EXERCISE GOAL
Give back exactly the lines from the start of the entries below to the line holding "says, headmasters a", that line included, and leave every picture out.

[Page images and extracted text]
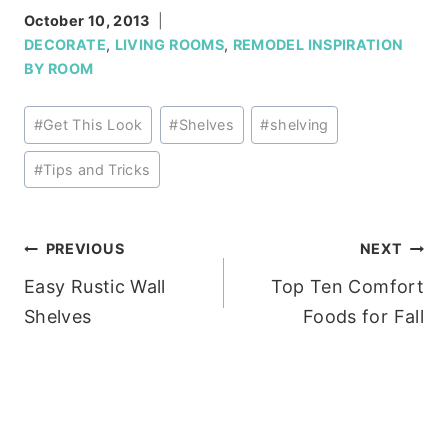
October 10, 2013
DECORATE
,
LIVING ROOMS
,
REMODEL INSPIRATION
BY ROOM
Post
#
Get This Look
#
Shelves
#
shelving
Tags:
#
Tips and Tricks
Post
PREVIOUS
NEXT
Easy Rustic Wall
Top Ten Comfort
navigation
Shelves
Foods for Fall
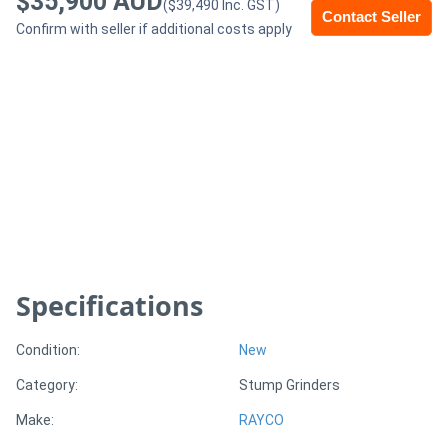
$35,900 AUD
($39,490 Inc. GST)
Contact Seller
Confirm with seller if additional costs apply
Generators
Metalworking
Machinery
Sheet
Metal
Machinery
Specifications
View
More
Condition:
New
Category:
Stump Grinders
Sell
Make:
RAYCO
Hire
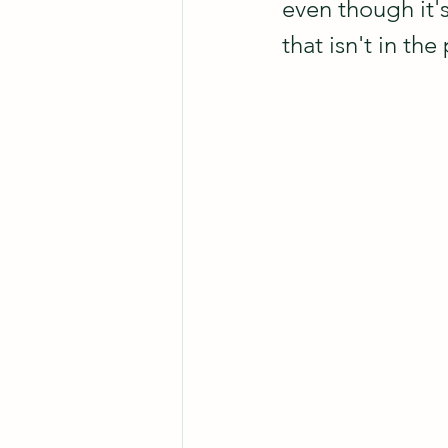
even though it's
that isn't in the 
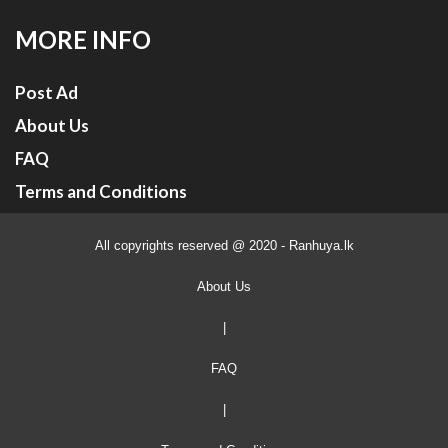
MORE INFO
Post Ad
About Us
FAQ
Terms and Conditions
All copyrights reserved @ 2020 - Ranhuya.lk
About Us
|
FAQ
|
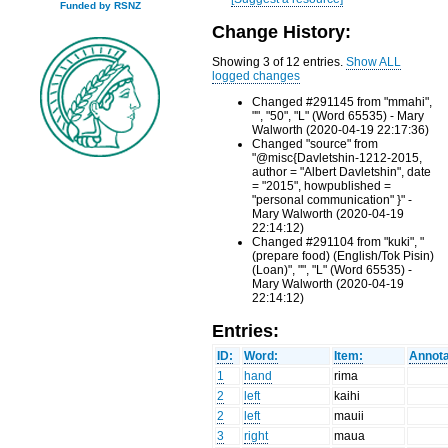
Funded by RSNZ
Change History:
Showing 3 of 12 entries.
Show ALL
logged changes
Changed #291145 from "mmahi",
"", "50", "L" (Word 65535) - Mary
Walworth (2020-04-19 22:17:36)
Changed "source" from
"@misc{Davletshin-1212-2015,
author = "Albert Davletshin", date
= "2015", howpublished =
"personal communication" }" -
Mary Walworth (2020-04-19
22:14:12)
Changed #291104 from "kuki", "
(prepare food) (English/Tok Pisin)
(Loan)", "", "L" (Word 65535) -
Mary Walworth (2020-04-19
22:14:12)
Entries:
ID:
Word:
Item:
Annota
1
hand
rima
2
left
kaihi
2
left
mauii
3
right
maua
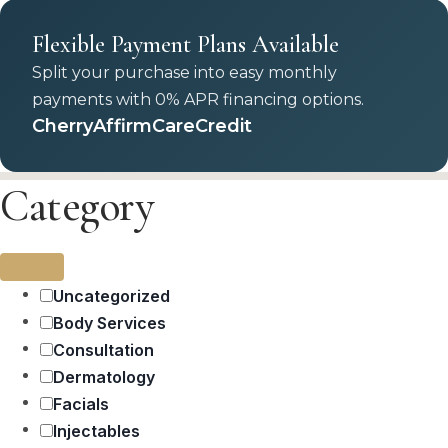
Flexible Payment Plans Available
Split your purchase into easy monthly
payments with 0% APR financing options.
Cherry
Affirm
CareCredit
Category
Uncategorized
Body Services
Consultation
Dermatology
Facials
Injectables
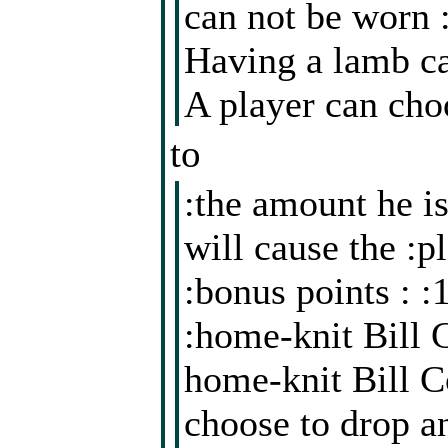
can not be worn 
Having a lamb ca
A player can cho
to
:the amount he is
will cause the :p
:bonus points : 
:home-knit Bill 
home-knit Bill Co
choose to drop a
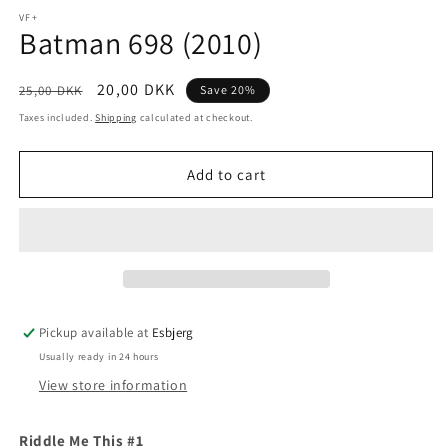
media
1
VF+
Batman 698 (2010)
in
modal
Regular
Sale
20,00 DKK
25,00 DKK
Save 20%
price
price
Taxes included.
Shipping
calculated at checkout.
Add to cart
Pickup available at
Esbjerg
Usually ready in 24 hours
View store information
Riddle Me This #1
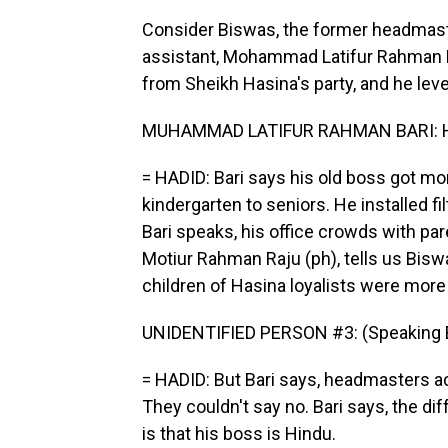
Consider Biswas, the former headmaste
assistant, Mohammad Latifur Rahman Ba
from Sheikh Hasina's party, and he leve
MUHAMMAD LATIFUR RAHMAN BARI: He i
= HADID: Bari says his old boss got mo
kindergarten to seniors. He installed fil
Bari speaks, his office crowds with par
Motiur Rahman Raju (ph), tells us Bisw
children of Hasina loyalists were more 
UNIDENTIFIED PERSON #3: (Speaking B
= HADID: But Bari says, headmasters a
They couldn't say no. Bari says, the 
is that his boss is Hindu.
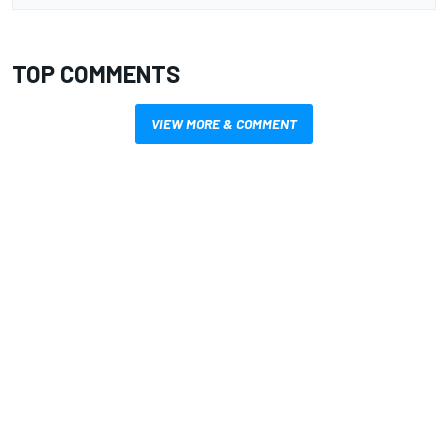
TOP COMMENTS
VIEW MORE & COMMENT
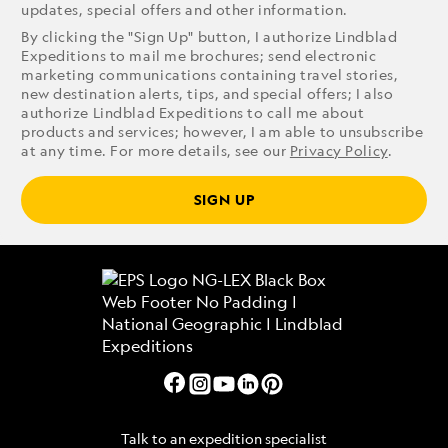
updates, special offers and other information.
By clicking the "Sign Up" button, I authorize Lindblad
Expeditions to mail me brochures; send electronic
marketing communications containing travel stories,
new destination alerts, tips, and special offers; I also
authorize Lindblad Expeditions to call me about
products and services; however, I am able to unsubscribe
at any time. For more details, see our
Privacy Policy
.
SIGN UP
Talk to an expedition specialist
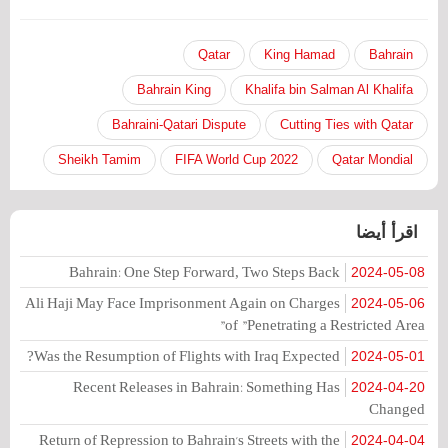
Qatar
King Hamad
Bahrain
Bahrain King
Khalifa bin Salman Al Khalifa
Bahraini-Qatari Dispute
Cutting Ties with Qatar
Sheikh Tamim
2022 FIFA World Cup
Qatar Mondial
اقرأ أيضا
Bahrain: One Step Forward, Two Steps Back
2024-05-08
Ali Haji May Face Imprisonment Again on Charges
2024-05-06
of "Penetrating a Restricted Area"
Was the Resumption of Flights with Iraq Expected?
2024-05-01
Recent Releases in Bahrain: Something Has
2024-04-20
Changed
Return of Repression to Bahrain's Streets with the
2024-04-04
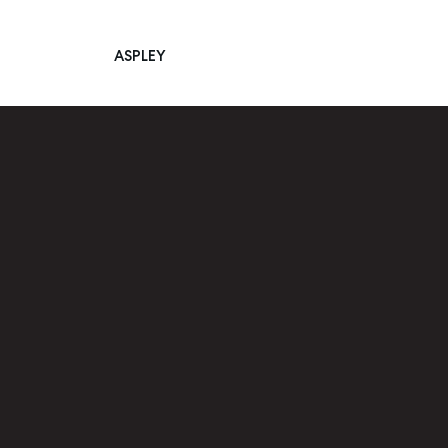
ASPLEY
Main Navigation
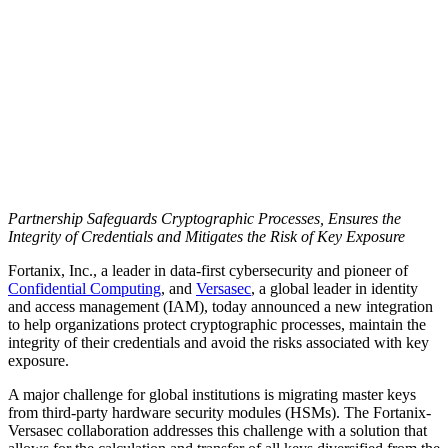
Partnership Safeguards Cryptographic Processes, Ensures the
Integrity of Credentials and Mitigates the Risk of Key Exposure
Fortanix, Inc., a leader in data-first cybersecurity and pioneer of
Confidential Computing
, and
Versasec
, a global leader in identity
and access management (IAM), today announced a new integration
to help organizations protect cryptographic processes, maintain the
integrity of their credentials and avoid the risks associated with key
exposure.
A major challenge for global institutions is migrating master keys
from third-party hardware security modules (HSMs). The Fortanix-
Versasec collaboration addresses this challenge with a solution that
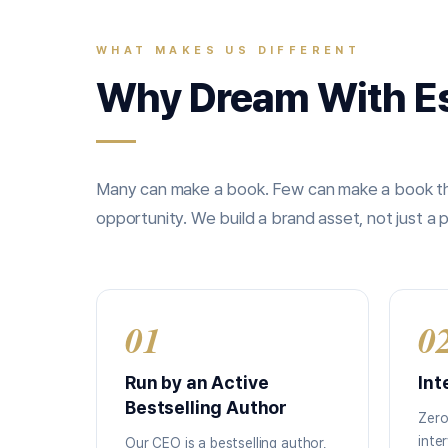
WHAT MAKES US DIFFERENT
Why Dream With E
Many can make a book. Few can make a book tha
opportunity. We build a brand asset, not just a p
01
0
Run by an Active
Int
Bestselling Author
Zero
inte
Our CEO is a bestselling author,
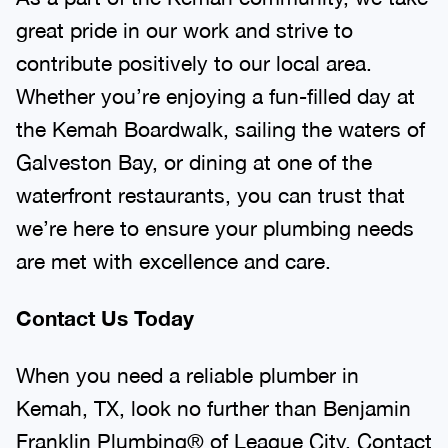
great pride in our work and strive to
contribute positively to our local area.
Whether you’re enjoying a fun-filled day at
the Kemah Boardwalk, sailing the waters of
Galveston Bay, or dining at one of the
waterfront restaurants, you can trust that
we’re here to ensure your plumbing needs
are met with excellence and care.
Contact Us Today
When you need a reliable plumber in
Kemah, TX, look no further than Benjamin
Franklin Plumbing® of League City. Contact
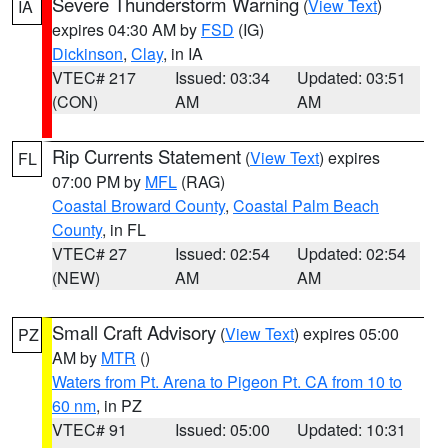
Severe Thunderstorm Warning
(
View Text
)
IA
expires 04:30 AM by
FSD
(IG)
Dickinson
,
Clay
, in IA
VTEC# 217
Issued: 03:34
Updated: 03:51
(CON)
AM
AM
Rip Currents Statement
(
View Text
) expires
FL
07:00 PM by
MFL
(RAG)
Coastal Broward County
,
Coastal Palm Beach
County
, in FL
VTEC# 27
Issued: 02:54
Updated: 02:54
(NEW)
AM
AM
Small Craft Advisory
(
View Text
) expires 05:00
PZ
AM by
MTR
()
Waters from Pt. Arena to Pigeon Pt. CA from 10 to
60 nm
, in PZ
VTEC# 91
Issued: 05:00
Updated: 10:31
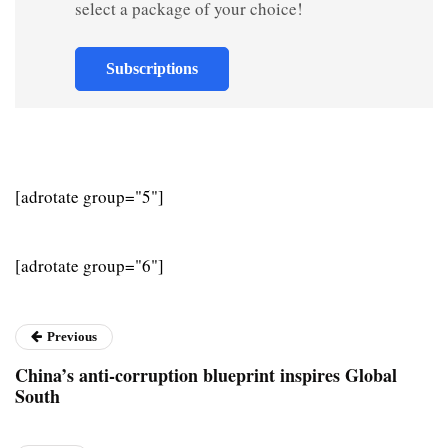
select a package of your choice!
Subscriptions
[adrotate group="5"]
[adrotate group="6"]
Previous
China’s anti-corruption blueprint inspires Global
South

TASK OUTPUT
October 10, 2013
DECORATE
,
LIVING ROOMS
,
REMODEL INSPIRATION
BY ROOM
Post
#
Get This Look
#
Shelves
#
shelving
Tags:
#
Tips and Tricks
Post
PREVIOUS
NEXT
Easy Rustic Wall
Top Ten Comfort
navigation
Shelves
Foods for Fall
$35,900 AUD
($39,490 Inc. GST)
Contact Seller
Confirm with seller if additional costs apply
Generators
Metalworking
Machinery
Sheet
Metal
Machinery
Specifications
View
More
Condition:
New
Category:
Stump Grinders
Sell
Make:
RAYCO
Hire
even though it's
that isn't in the 
MORE INFO
Post Ad
About Us
FAQ
Terms and Conditions
All copyrights reserved @ 2020 - Ranhuya.lk
About Us
|
FAQ
|
Funded by RSNZ
Change History:
Showing 3 of 12 entries.
Show ALL
logged changes
Changed #291145 from "mmahi",
"", "50", "L" (Word 65535) - Mary
Walworth (2020-04-19 22:17:36)
Changed "source" from
"@misc{Davletshin-1212-2015,
author = "Albert Davletshin", date
= "2015", howpublished =
"personal communication" }" -
Mary Walworth (2020-04-19
22:14:12)
Changed #291104 from "kuki", "
(prepare food) (English/Tok Pisin)
(Loan)", "", "L" (Word 65535) -
Mary Walworth (2020-04-19
22:14:12)
Entries:
ID:
Word:
Item:
Annota
1
hand
rima
2
left
kaihi
2
left
mauii
3
right
maua
Flexible Payment Plans Available
Split your purchase into easy monthly
payments with 0% APR financing options.
Cherry
Affirm
CareCredit
Category
Uncategorized
Body Services
Consultation
Dermatology
Facials
Injectables
can not be worn 
Having a lamb ca
A player can cho
to
:the amount he is
will cause the :p
:bonus points : 
:home-knit Bill 
home-knit Bill Co
choose to drop a
media
1
VF+
Batman 698 (2010)
in
modal
Regular
Sale
20,00 DKK
25,00 DKK
Save 20%
price
price
Taxes included.
Shipping
calculated at checkout.
Add to cart
Pickup available at
Esbjerg
Usually ready in 24 hours
View store information
Riddle Me This #1
Consider Biswas, the former headmaste
assistant, Mohammad Latifur Rahman Ba
from Sheikh Hasina's party, and he leve
MUHAMMAD LATIFUR RAHMAN BARI: He i
= HADID: Bari says his old boss got mo
kindergarten to seniors. He installed fil
Bari speaks, his office crowds with par
Motiur Rahman Raju (ph), tells us Bisw
children of Hasina loyalists were more 
UNIDENTIFIED PERSON #3: (Speaking B
= HADID: But Bari says, headmasters a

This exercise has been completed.